Illegal mining blamed on insecurity of investors
21 January, 2013
KANDAHAR CITY: With insecurity scaring away investors, government efforts have failed so far to estimate mineral deposits or prevent their illegal extraction in southern Kandahar province, officials admit.
Insecurity has led to unlimited illegal mining operations in the cement and copper-rich region and the Taliban birthplace, officials at the provincial mines department say, blaming warlords for the messy situation.
Experts say Kandahar has a large untapped energy and mineral resources, which have great potential to contribute to the country's economic development and growth. In the south, and southeast and southwest, Kanhahar holds huge mines of coals, copper, precious and semiprecious stones, a geology teacher at Kandahar University's Engineering Faculty, Eng. Sher Shah Rashad, told Pajhwok Afghan News.
The teacher said Kandahar has huge deposits of marble, but a formal survey to measure the treasure was yet to be conducted by the mines ministry that he said was responsible for the administration and implementation of the Mining Law.
A new mining law was passed in 2006 and as of 2006 regulations were being developed to provide the framework for more formal exploration for and mining of minerals.
Rashad said the British in early nineteenth century had searched for minerals from Qalat, the capital of Zabul, to southern Helmand province and later the French did so in Kandahar from 1906 to 1920. "The documents of those surveys are available with the mines ministry," he said.

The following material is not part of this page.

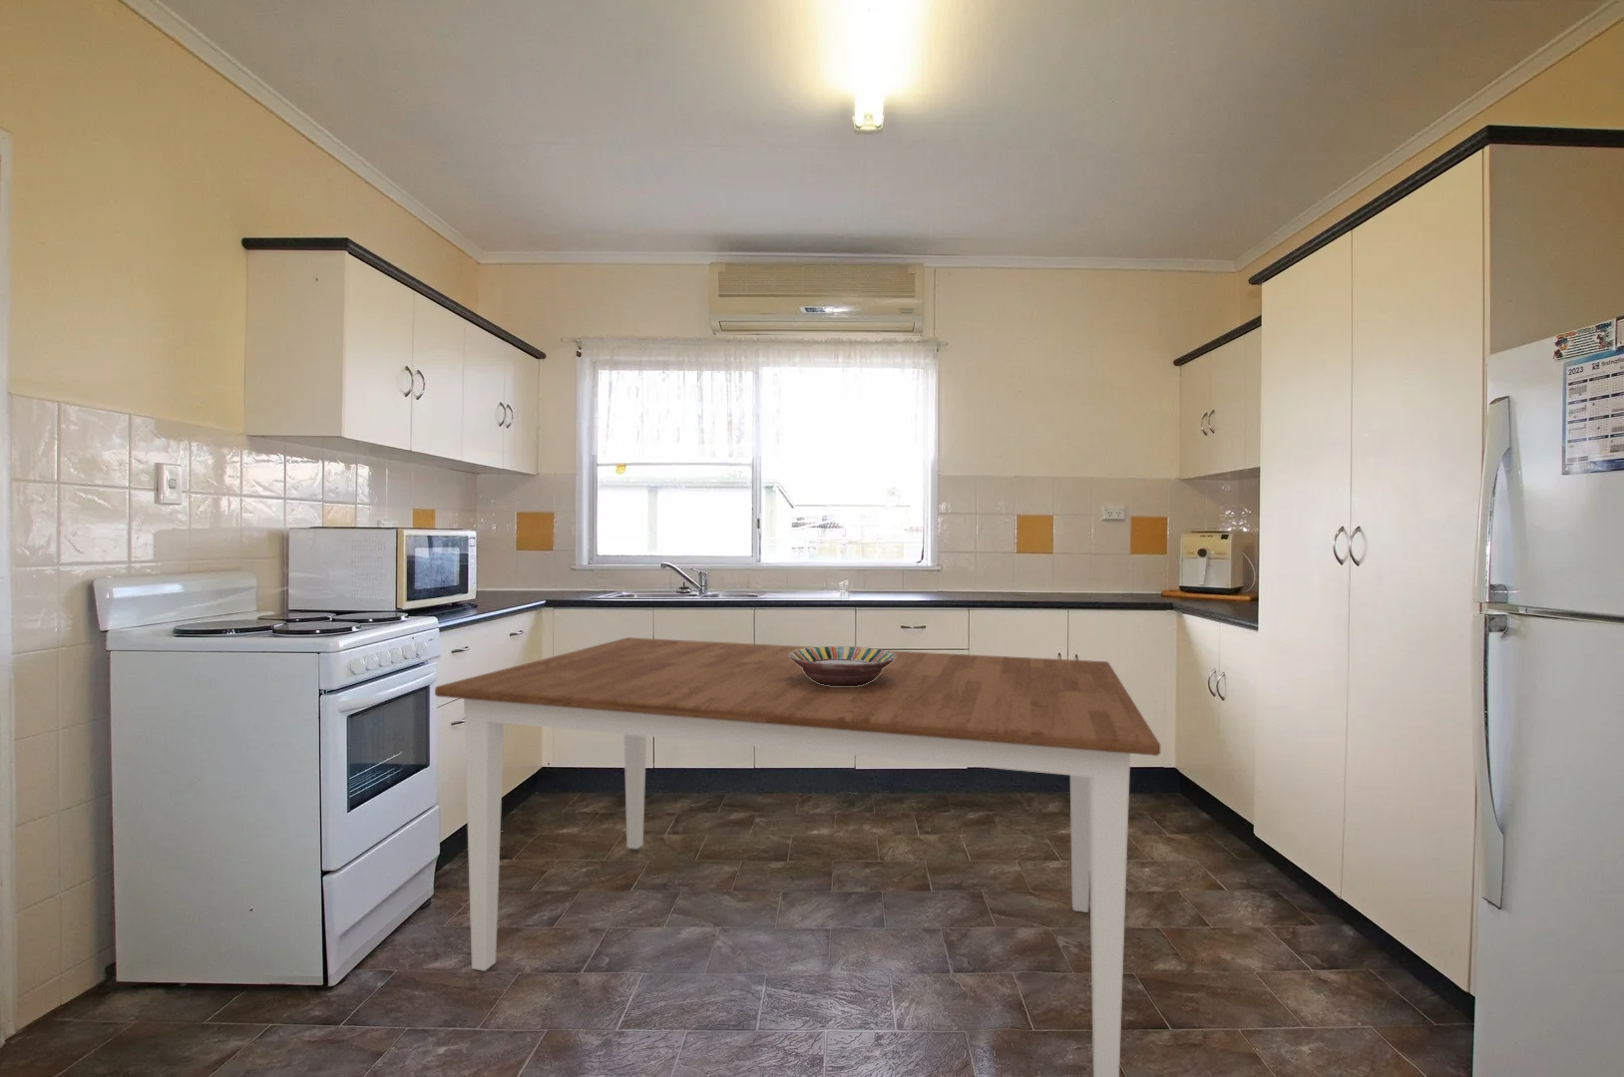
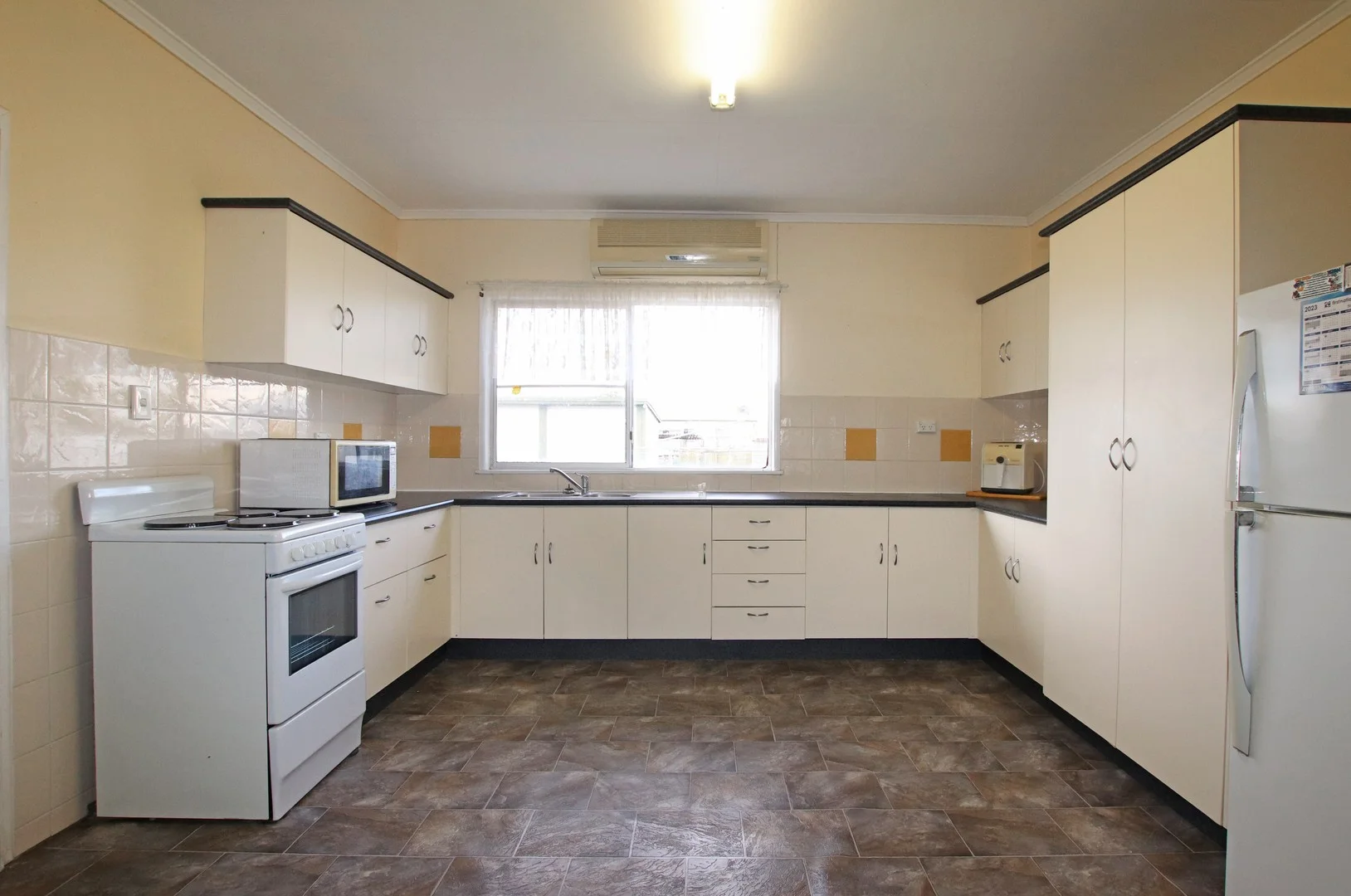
- serving bowl [789,645,896,686]
- dining table [434,636,1161,1077]
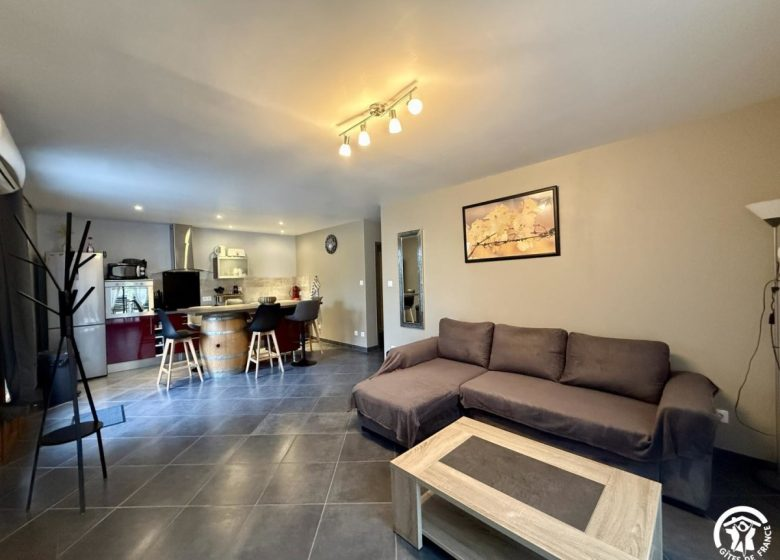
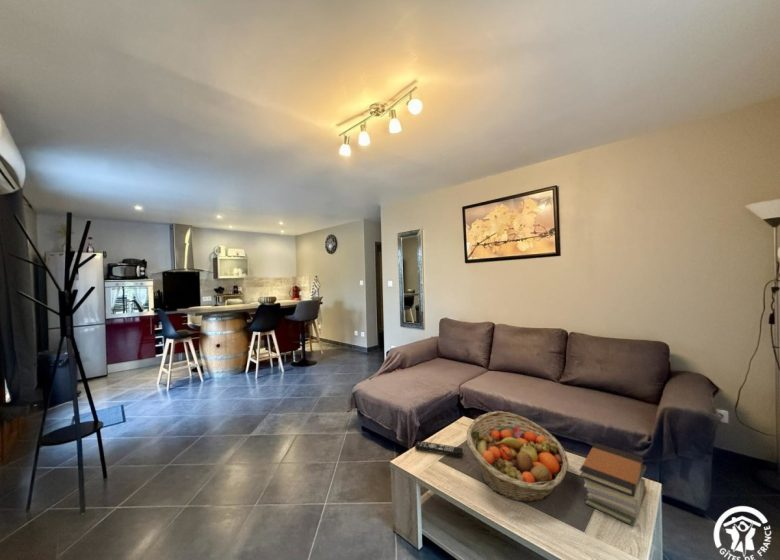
+ fruit basket [465,410,570,503]
+ remote control [414,440,463,458]
+ book stack [579,442,648,527]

The expert complained the government had launched projects to develop and discover mineral resources in several provinces, but Kandahar, the second largest, had been ignored in this regard.
Local officials acknowledged the central government had been unable to stop illegal mining operations and extract properly the available resources.
The mines department director Mohammad Nabi Siddique said insecurity was to be blamed for the failure to develop the sector and conduct surveys for mines in Kandahar.
He also said there were many sites containing precious and semi-precious stones in Kandahar city, Maiwand, Maroof, Dara Noor and Shorandam districts. The director said Kandahar had a huge potential for cement which he claimed if developed could meet 80 percent demand of the country.
The official confirmed illegal digging for minerals was ongoing in the province because it involved powerful individuals. His department sent several letters to the governor's office seeking action against the illegal extractions, but to no avail.
However, Siddique said he had taken up the matter with the mines minister Wahidullah Shahrani during his last visit to the province. "The minister said the emphasise has been on extractions of coal in Kandahar," he said.
The mines director stressed the need for a favourable security environment to enable local and foreign firms for investments in Kandahar mines.
Governor Tooryali Weesa said mine extractions could help resolve many economic problems facing the dwellers and would pave the ground for an industrial revolution.